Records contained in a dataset
=-=-=-=-=

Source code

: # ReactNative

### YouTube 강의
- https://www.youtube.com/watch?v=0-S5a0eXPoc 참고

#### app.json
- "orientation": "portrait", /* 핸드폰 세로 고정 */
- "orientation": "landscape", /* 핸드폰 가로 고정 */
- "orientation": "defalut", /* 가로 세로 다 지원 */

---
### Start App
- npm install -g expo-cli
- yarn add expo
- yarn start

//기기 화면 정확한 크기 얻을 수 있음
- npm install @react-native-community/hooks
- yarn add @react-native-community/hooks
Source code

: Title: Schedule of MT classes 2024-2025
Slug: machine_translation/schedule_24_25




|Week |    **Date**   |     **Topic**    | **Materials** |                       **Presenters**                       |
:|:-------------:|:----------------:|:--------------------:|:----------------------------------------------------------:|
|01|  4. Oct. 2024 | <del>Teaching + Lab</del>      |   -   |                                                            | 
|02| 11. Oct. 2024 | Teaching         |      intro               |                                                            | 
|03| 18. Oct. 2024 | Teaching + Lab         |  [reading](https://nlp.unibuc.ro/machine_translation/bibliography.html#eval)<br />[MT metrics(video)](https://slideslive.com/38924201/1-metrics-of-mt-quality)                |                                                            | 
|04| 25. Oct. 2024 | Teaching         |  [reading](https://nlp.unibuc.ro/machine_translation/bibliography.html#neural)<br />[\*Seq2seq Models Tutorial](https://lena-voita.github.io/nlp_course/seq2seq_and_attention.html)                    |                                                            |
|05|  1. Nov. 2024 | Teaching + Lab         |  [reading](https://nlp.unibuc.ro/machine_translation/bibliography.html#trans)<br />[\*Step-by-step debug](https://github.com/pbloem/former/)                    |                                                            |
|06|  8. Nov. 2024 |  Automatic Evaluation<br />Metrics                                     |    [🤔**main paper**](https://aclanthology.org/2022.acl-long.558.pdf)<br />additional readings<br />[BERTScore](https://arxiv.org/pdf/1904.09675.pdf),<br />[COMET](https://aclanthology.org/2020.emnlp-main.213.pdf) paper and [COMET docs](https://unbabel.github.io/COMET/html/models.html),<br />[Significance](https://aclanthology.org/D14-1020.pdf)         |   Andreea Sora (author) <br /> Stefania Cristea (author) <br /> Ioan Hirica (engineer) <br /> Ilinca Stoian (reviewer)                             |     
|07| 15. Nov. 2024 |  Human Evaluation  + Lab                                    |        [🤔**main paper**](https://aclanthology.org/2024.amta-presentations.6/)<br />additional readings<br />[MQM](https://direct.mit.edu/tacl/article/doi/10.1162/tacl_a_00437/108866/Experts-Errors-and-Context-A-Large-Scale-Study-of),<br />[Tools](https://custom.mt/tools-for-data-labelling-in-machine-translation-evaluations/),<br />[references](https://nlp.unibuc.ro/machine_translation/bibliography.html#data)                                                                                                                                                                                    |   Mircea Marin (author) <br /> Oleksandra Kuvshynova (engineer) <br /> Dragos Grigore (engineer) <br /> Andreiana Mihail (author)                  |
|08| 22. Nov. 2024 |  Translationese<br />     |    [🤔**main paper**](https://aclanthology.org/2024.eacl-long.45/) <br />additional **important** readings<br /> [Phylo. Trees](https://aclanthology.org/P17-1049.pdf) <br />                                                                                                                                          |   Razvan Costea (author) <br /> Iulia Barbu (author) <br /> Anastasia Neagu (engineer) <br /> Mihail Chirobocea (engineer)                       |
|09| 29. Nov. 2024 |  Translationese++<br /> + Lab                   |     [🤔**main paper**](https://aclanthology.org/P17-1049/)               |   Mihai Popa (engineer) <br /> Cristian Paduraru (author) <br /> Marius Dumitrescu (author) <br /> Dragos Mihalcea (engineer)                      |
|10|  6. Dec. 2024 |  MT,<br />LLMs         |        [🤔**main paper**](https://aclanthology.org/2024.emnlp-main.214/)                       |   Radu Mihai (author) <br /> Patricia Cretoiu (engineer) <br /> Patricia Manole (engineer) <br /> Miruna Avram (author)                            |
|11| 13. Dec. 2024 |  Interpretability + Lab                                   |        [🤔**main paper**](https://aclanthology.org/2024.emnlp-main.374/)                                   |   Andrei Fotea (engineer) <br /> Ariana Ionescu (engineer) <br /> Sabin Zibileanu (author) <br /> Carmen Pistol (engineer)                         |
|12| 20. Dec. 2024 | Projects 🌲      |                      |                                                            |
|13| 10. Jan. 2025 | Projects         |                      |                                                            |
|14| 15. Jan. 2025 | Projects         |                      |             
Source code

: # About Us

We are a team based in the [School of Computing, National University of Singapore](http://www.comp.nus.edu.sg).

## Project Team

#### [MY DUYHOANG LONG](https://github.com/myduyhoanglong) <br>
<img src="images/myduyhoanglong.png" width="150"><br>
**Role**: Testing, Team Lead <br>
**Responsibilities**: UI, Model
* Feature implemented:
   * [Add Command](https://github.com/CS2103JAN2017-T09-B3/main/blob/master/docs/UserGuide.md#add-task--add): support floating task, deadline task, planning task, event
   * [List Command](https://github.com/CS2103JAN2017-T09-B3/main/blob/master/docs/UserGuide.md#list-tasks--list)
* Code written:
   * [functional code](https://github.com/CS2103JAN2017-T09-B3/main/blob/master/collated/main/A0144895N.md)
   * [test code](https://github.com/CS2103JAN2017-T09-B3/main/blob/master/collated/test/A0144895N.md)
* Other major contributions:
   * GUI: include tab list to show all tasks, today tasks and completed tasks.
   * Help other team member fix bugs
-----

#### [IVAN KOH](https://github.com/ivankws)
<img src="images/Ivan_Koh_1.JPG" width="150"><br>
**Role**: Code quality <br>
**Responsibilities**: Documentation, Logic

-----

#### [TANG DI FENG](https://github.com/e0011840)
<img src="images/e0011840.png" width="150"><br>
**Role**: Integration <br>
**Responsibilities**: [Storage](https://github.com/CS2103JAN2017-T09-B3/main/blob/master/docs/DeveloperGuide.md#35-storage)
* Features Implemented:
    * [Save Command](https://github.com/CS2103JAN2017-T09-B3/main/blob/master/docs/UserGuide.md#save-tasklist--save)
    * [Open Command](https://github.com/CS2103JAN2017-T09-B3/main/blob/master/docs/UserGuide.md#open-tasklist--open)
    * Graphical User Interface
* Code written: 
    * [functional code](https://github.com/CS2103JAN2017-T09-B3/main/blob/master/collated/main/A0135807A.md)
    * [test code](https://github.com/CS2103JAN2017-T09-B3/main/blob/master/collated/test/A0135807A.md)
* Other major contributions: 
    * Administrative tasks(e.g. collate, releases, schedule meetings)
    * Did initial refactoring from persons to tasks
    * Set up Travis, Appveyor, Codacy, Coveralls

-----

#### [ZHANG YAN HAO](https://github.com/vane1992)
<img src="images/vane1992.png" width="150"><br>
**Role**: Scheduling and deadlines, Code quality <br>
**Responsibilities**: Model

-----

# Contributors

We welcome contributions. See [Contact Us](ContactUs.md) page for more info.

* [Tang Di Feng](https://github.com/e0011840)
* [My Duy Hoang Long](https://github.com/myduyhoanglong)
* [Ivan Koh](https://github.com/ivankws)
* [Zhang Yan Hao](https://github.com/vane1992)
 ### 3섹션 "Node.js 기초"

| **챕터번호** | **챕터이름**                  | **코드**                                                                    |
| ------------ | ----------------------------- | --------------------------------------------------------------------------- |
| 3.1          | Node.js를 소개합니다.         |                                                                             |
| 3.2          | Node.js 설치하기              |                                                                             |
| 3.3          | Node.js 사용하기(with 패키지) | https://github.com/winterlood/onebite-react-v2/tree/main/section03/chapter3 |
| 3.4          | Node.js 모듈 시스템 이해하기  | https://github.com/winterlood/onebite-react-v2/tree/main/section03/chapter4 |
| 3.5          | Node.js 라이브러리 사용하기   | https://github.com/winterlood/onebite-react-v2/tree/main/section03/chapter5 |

=-=-=-=-=

INSTRUCTIONS TO FOLLOW. Render every line of the items above as a JSON list of strings with one string per line, leaving out blank lines.

EXERCISE RESULT.
[
  "Source code",
  ": # ReactNative",
  "### YouTube 강의",
  "- https://www.youtube.com/watch?v=0-S5a0eXPoc 참고",
  "#### app.json",
  "- \"orientation\": \"portrait\", /* 핸드폰 세로 고정 */",
  "- \"orientation\": \"landscape\", /* 핸드폰 가로 고정 */",
  "- \"orientation\": \"defalut\", /* 가로 세로 다 지원 */",
  "---",
  "### Start App",
  "- npm install -g expo-cli",
  "- yarn add expo",
  "- yarn start",
  "//기기 화면 정확한 크기 얻을 수 있음",
  "- npm install @react-native-community/hooks",
  "- yarn add @react-native-community/hooks",
  "Source code",
  ": Title: Schedule of MT classes 2024-2025",
  "Slug: machine_translation/schedule_24_25",
  "|Week |    **Date**   |     **Topic**    | **Materials** |                       **Presenters**                       |",
  ":|:-------------:|:----------------:|:--------------------:|:----------------------------------------------------------:|",
  "|01|  4. Oct. 2024 | <del>Teaching + Lab</del>      |   -   |                                                            | ",
  "|02| 11. Oct. 2024 | Teaching         |      intro               |                                                            | ",
  "|03| 18. Oct. 2024 | Teaching + Lab         |  [reading](https://nlp.unibuc.ro/machine_translation/bibliography.html#eval)<br />[MT metrics(video)](https://slideslive.com/38924201/1-metrics-of-mt-quality)                |                                                            | ",
  "|04| 25. Oct. 2024 | Teaching         |  [reading](https://nlp.unibuc.ro/machine_translation/bibliography.html#neural)<br />[\\*Seq2seq Models Tutorial](https://lena-voita.github.io/nlp_course/seq2seq_and_attention.html)                    |                                                            |",
  "|05|  1. Nov. 2024 | Teaching + Lab         |  [reading](https://nlp.unibuc.ro/machine_translation/bibliography.html#trans)<br />[\\*Step-by-step debug](https://github.com/pbloem/former/)                    |                                                            |",
  "|06|  8. Nov. 2024 |  Automatic Evaluation<br />Metrics                                     |    [🤔**main paper**](https://aclanthology.org/2022.acl-long.558.pdf)<br />additional readings<br />[BERTScore](https://arxiv.org/pdf/1904.09675.pdf),<br />[COMET](https://aclanthology.org/2020.emnlp-main.213.pdf) paper and [COMET docs](https://unbabel.github.io/COMET/html/models.html),<br />[Significance](https://aclanthology.org/D14-1020.pdf)         |   Andreea Sora (author) <br /> Stefania Cristea (author) <br /> Ioan Hirica (engineer) <br /> Ilinca Stoian (reviewer)                             |     ",
  "|07| 15. Nov. 2024 |  Human Evaluation  + Lab                                    |        [🤔**main paper**](https://aclanthology.org/2024.amta-presentations.6/)<br />additional readings<br />[MQM](https://direct.mit.edu/tacl/article/doi/10.1162/tacl_a_00437/108866/Experts-Errors-and-Context-A-Large-Scale-Study-of),<br />[Tools](https://custom.mt/tools-for-data-labelling-in-machine-translation-evaluations/),<br />[references](https://nlp.unibuc.ro/machine_translation/bibliography.html#data)                                                                                                                                                                                    |   Mircea Marin (author) <br /> Oleksandra Kuvshynova (engineer) <br /> Dragos Grigore (engineer) <br /> Andreiana Mihail (author)                  |",
  "|08| 22. Nov. 2024 |  Translationese<br />     |    [🤔**main paper**](https://aclanthology.org/2024.eacl-long.45/) <br />additional **important** readings<br /> [Phylo. Trees](https://aclanthology.org/P17-1049.pdf) <br />                                                                                                                                          |   Razvan Costea (author) <br /> Iulia Barbu (author) <br /> Anastasia Neagu (engineer) <br /> Mihail Chirobocea (engineer)                       |",
  "|09| 29. Nov. 2024 |  Translationese++<br /> + Lab                   |     [🤔**main paper**](https://aclanthology.org/P17-1049/)               |   Mihai Popa (engineer) <br /> Cristian Paduraru (author) <br /> Marius Dumitrescu (author) <br /> Dragos Mihalcea (engineer)                      |",
  "|10|  6. Dec. 2024 |  MT,<br />LLMs         |        [🤔**main paper**](https://aclanthology.org/2024.emnlp-main.214/)                       |   Radu Mihai (author) <br /> Patricia Cretoiu (engineer) <br /> Patricia Manole (engineer) <br /> Miruna Avram (author)                            |",
  "|11| 13. Dec. 2024 |  Interpretability + Lab                                   |        [🤔**main paper**](https://aclanthology.org/2024.emnlp-main.374/)                                   |   Andrei Fotea (engineer) <br /> Ariana Ionescu (engineer) <br /> Sabin Zibileanu (author) <br /> Carmen Pistol (engineer)                         |",
  "|12| 20. Dec. 2024 | Projects 🌲      |                      |                                                            |",
  "|13| 10. Jan. 2025 | Projects         |                      |                                                            |",
  "|14| 15. Jan. 2025 | Projects         |                      |             ",
  "Source code",
  ": # About Us",
  "We are a team based in the [School of Computing, National University of Singapore](http://www.comp.nus.edu.sg).",
  "## Project Team",
  "#### [MY DUYHOANG LONG](https://github.com/myduyhoanglong) <br>",
  "<img src=\"images/myduyhoanglong.png\" width=\"150\"><br>",
  "**Role**: Testing, Team Lead <br>",
  "**Responsibilities**: UI, Model",
  "* Feature implemented:",
  "   * [Add Command](https://github.com/CS2103JAN2017-T09-B3/main/blob/master/docs/UserGuide.md#add-task--add): support floating task, deadline task, planning task, event",
  "   * [List Command](https://github.com/CS2103JAN2017-T09-B3/main/blob/master/docs/UserGuide.md#list-tasks--list)",
  "* Code written:",
  "   * [functional code](https://github.com/CS2103JAN2017-T09-B3/main/blob/master/collated/main/A0144895N.md)",
  "   * [test code](https://github.com/CS2103JAN2017-T09-B3/main/blob/master/collated/test/A0144895N.md)",
  "* Other major contributions:",
  "   * GUI: include tab list to show all tasks, today tasks and completed tasks.",
  "   * Help other team member fix bugs",
  "-----",
  "#### [IVAN KOH](https://github.com/ivankws)",
  "<img src=\"images/Ivan_Koh_1.JPG\" width=\"150\"><br>",
  "**Role**: Code quality <br>",
  "**Responsibilities**: Documentation, Logic",
  "-----",
  "#### [TANG DI FENG](https://github.com/e0011840)",
  "<img src=\"images/e0011840.png\" width=\"150\"><br>",
  "**Role**: Integration <br>",
  "**Responsibilities**: [Storage](https://github.com/CS2103JAN2017-T09-B3/main/blob/master/docs/DeveloperGuide.md#35-storage)",
  "* Features Implemented:",
  "    * [Save Command](https://github.com/CS2103JAN2017-T09-B3/main/blob/master/docs/UserGuide.md#save-tasklist--save)",
  "    * [Open Command](https://github.com/CS2103JAN2017-T09-B3/main/blob/master/docs/UserGuide.md#open-tasklist--open)",
  "    * Graphical User Interface",
  "* Code written: ",
  "    * [functional code](https://github.com/CS2103JAN2017-T09-B3/main/blob/master/collated/main/A0135807A.md)",
  "    * [test code](https://github.com/CS2103JAN2017-T09-B3/main/blob/master/collated/test/A0135807A.md)",
  "* Other major contributions: ",
  "    * Administrative tasks(e.g. collate, releases, schedule meetings)",
  "    * Did initial refactoring from persons to tasks",
  "    * Set up Travis, Appveyor, Codacy, Coveralls",
  "-----",
  "#### [ZHANG YAN HAO](https://github.com/vane1992)",
  "<img src=\"images/vane1992.png\" width=\"150\"><br>",
  "**Role**: Scheduling and deadlines, Code quality <br>",
  "**Responsibilities**: Model",
  "-----",
  "# Contributors",
  "We welcome contributions. See [Contact Us](ContactUs.md) page for more info.",
  "* [Tang Di Feng](https://github.com/e0011840)",
  "* [My Duy Hoang Long](https://github.com/myduyhoanglong)",
  "* [Ivan Koh](https://github.com/ivankws)",
  "* [Zhang Yan Hao](https://github.com/vane1992)",
  " ### 3섹션 \"Node.js 기초\"",
  "| **챕터번호** | **챕터이름**                  | **코드**                                                                    |",
  "| ------------ | ----------------------------- | --------------------------------------------------------------------------- |",
  "| 3.1          | Node.js를 소개합니다.         |                                                                             |",
  "| 3.2          | Node.js 설치하기              |                                                                             |",
  "| 3.3          | Node.js 사용하기(with 패키지) | https://github.com/winterlood/onebite-react-v2/tree/main/section03/chapter3 |",
  "| 3.4          | Node.js 모듈 시스템 이해하기  | https://github.com/winterlood/onebite-react-v2/tree/main/section03/chapter4 |",
  "| 3.5          | Node.js 라이브러리 사용하기   | https://github.com/winterlood/onebite-react-v2/tree/main/section03/chapter5 |"
]